Anyway. One of the most interesting sections was a discussion of the way that voters are more forgiving of lies than hypocrisy:
The people who made the case that smoking causes cancer were not generally thought of as hypocrites. It’s true that some of them still smoked, even after they knew the dangers. But there were far more smokers inside the tobacco industry, where being seen with a cigarette in hand was positively encouraged as a signal that there was nothing to worry about.
Climate science is different. Ever since it became a political issue, it has been bedevilled by accusations of hypocrisy. The internet is awash with tales of Al Gore and his monstrous double standards: he racks up enormous air-conditioning bills in his multiple homes; he leaves his private jet idling on the runway as he spreads the message that flying is wrong; he sells his television network for megabucks to al-Jazeera, where the money to buy it comes from Qatari oil. In the words of the National Review in 2016: “The [climate] hysterics are hypocrites. It’s austerity for thee but not for me as they jet around the world to speak to adoring audiences about the need for sacrifice.” Until wealthy liberal New Yorkers start selling up their Manhattan real estate and moving to higher ground, the cynics say, there’s really nothing to worry about.
Recent research by a group of psychologists shows why this is such a problem: we dislike hypocrites because we hate they way they seem to be signalling their superior virtue. Take two kinds of claims about environmental activism. Under one set of conditions, a speaker claims to recycle his rubbish, after which it is revealed that he does no such thing. Under the other, a speaker tell his listeners they should recycle their rubbish, after which it is revealed that he does not do it himself. The first is a liar. The second is a hypocrite, but not a liar, since what he says is still true (people should recycle their rubbish). Most people respond with relative equanimity to the lie. But they loathe the hypocrisy, because the hypocrite seems to be patronising them.

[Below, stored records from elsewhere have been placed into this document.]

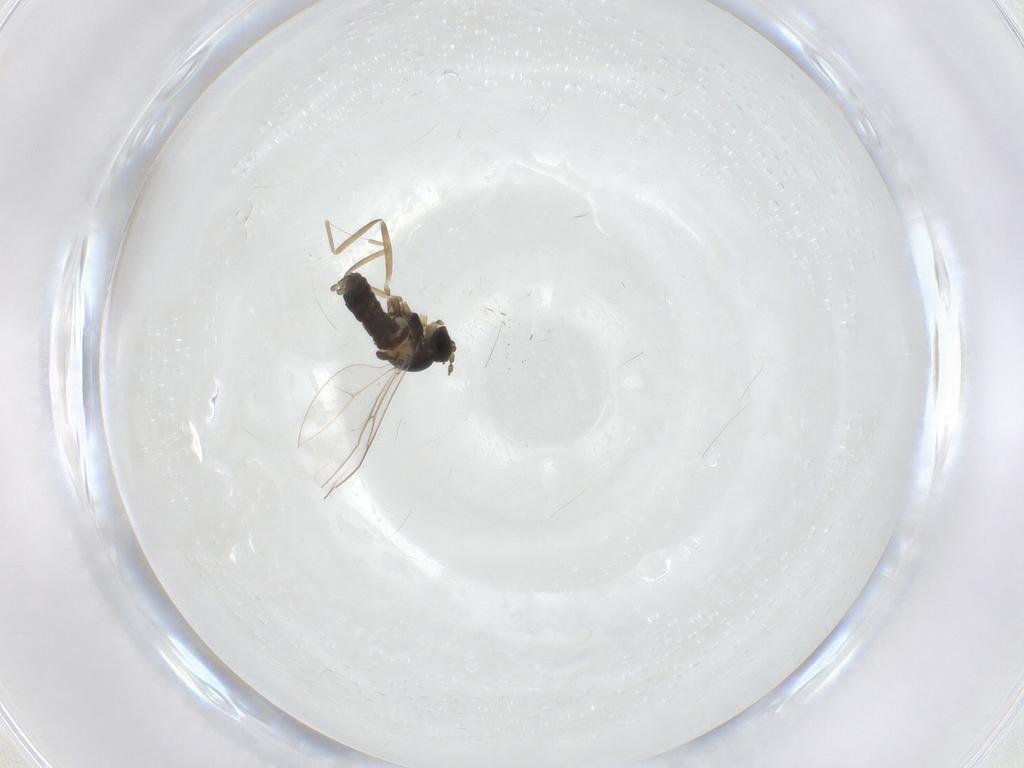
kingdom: Animalia
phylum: Arthropoda
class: Insecta
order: Diptera
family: Cecidomyiidae
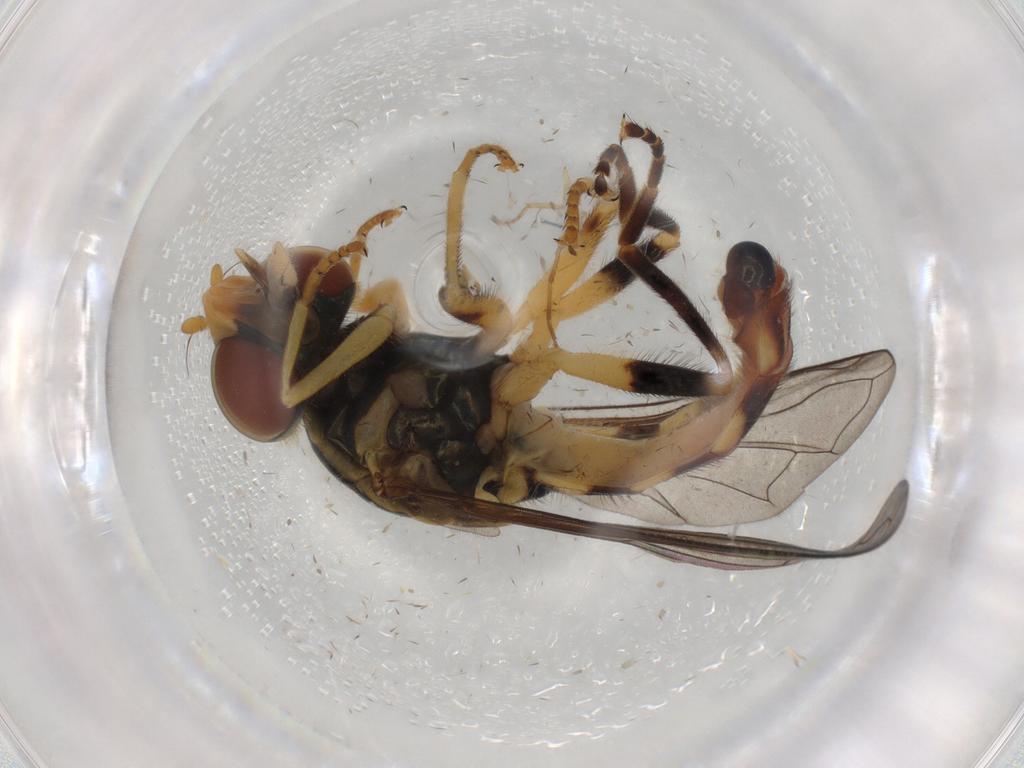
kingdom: Animalia
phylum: Arthropoda
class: Insecta
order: Diptera
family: Syrphidae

This is terrible news for environmentalism. Doctors who smoke are not really patronising their patients: if anything, they are revealing sympathetic human weakness. But environmental activists who leave the engine running are easily portrayed as dreadful elitists: they think the rules don’t apply to them. The populist rabble-rousers of the right have exploited this fact mercilessly. Hypocrisy is hard to avoid when it comes to the politics of climate change, since it is a collective-action problem. It’s far from clear what difference any individual action will make. What matters is what we do together. This makes it practically impossible for any one individual to match words to deeds. Yet the failure to do so provides the perfect stick for the climate cynics to beat their opponents with.
If we dislike hypocrisy more than we dislike lying, then it is not just a problem for climate politics. It is a problem for democracy. It gives the liars their chance. During the presidential campaign, it was widely hoped that Trump’s relentless record of untruths would be his undoing. In the New York Times, David Leonhardt painstakingly listed the 26 lies Trump told in the first presidential debate, which ought to have been enough for anyone. But Trump has always been careful not to come across as the wrong sort of hypocrite: the kind who seems to be talking down to people. Hillary Clinton was not so careful. And when the voters get to choose between the two, the hypocrite loses to the liar.
I don’t think that our recent Nat PMs and dirty politics bloggers had any formal understanding of this effect, but I think they certainly had an intuitive one. It does seem to contribute a useful perspective on what has been going on in NZ politics these last few years.